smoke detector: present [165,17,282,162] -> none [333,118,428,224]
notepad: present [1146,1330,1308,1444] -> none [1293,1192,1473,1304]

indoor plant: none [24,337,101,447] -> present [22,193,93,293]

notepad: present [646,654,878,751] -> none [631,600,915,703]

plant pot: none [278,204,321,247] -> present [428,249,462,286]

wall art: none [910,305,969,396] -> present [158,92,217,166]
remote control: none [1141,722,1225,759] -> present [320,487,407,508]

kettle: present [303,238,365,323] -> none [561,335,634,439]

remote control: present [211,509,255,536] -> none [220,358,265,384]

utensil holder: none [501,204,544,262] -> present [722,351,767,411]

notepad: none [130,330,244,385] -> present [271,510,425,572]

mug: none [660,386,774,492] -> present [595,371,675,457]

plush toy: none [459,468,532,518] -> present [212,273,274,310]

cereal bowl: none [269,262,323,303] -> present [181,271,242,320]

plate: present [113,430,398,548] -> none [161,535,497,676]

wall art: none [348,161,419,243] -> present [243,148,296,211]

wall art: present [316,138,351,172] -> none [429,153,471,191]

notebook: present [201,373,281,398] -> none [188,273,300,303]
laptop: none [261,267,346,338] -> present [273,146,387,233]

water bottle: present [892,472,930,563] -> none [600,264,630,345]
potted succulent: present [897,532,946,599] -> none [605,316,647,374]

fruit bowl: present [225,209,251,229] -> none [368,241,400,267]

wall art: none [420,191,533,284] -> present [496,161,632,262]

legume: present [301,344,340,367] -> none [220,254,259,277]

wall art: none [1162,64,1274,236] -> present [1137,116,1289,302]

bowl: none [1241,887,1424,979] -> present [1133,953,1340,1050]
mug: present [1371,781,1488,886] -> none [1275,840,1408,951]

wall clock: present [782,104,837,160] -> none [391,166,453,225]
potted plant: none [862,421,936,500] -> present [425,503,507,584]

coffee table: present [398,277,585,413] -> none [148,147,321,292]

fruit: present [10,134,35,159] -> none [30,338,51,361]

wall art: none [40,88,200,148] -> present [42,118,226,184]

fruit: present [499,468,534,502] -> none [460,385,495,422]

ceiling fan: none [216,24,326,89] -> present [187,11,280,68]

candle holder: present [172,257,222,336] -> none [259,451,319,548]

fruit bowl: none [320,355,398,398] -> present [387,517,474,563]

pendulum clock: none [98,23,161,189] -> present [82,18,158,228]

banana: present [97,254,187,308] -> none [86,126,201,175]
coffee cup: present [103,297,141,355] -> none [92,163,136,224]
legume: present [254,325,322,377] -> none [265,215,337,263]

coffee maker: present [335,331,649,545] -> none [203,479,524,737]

——

REQUIREMENT: Nothing is to be left out when the listing is copied, and every line must match exactly.

TASK RESULT:
smoke detector: present [165,17,282,162] -> none [333,118,428,224]
notepad: present [1146,1330,1308,1444] -> none [1293,1192,1473,1304]

indoor plant: none [24,337,101,447] -> present [22,193,93,293]

notepad: present [646,654,878,751] -> none [631,600,915,703]

plant pot: none [278,204,321,247] -> present [428,249,462,286]

wall art: none [910,305,969,396] -> present [158,92,217,166]
remote control: none [1141,722,1225,759] -> present [320,487,407,508]

kettle: present [303,238,365,323] -> none [561,335,634,439]

remote control: present [211,509,255,536] -> none [220,358,265,384]

utensil holder: none [501,204,544,262] -> present [722,351,767,411]

notepad: none [130,330,244,385] -> present [271,510,425,572]

mug: none [660,386,774,492] -> present [595,371,675,457]

plush toy: none [459,468,532,518] -> present [212,273,274,310]

cereal bowl: none [269,262,323,303] -> present [181,271,242,320]

plate: present [113,430,398,548] -> none [161,535,497,676]

wall art: none [348,161,419,243] -> present [243,148,296,211]

wall art: present [316,138,351,172] -> none [429,153,471,191]

notebook: present [201,373,281,398] -> none [188,273,300,303]
laptop: none [261,267,346,338] -> present [273,146,387,233]

water bottle: present [892,472,930,563] -> none [600,264,630,345]
potted succulent: present [897,532,946,599] -> none [605,316,647,374]

fruit bowl: present [225,209,251,229] -> none [368,241,400,267]

wall art: none [420,191,533,284] -> present [496,161,632,262]

legume: present [301,344,340,367] -> none [220,254,259,277]

wall art: none [1162,64,1274,236] -> present [1137,116,1289,302]

bowl: none [1241,887,1424,979] -> present [1133,953,1340,1050]
mug: present [1371,781,1488,886] -> none [1275,840,1408,951]

wall clock: present [782,104,837,160] -> none [391,166,453,225]
potted plant: none [862,421,936,500] -> present [425,503,507,584]

coffee table: present [398,277,585,413] -> none [148,147,321,292]

fruit: present [10,134,35,159] -> none [30,338,51,361]

wall art: none [40,88,200,148] -> present [42,118,226,184]

fruit: present [499,468,534,502] -> none [460,385,495,422]

ceiling fan: none [216,24,326,89] -> present [187,11,280,68]

candle holder: present [172,257,222,336] -> none [259,451,319,548]

fruit bowl: none [320,355,398,398] -> present [387,517,474,563]

pendulum clock: none [98,23,161,189] -> present [82,18,158,228]

banana: present [97,254,187,308] -> none [86,126,201,175]
coffee cup: present [103,297,141,355] -> none [92,163,136,224]
legume: present [254,325,322,377] -> none [265,215,337,263]

coffee maker: present [335,331,649,545] -> none [203,479,524,737]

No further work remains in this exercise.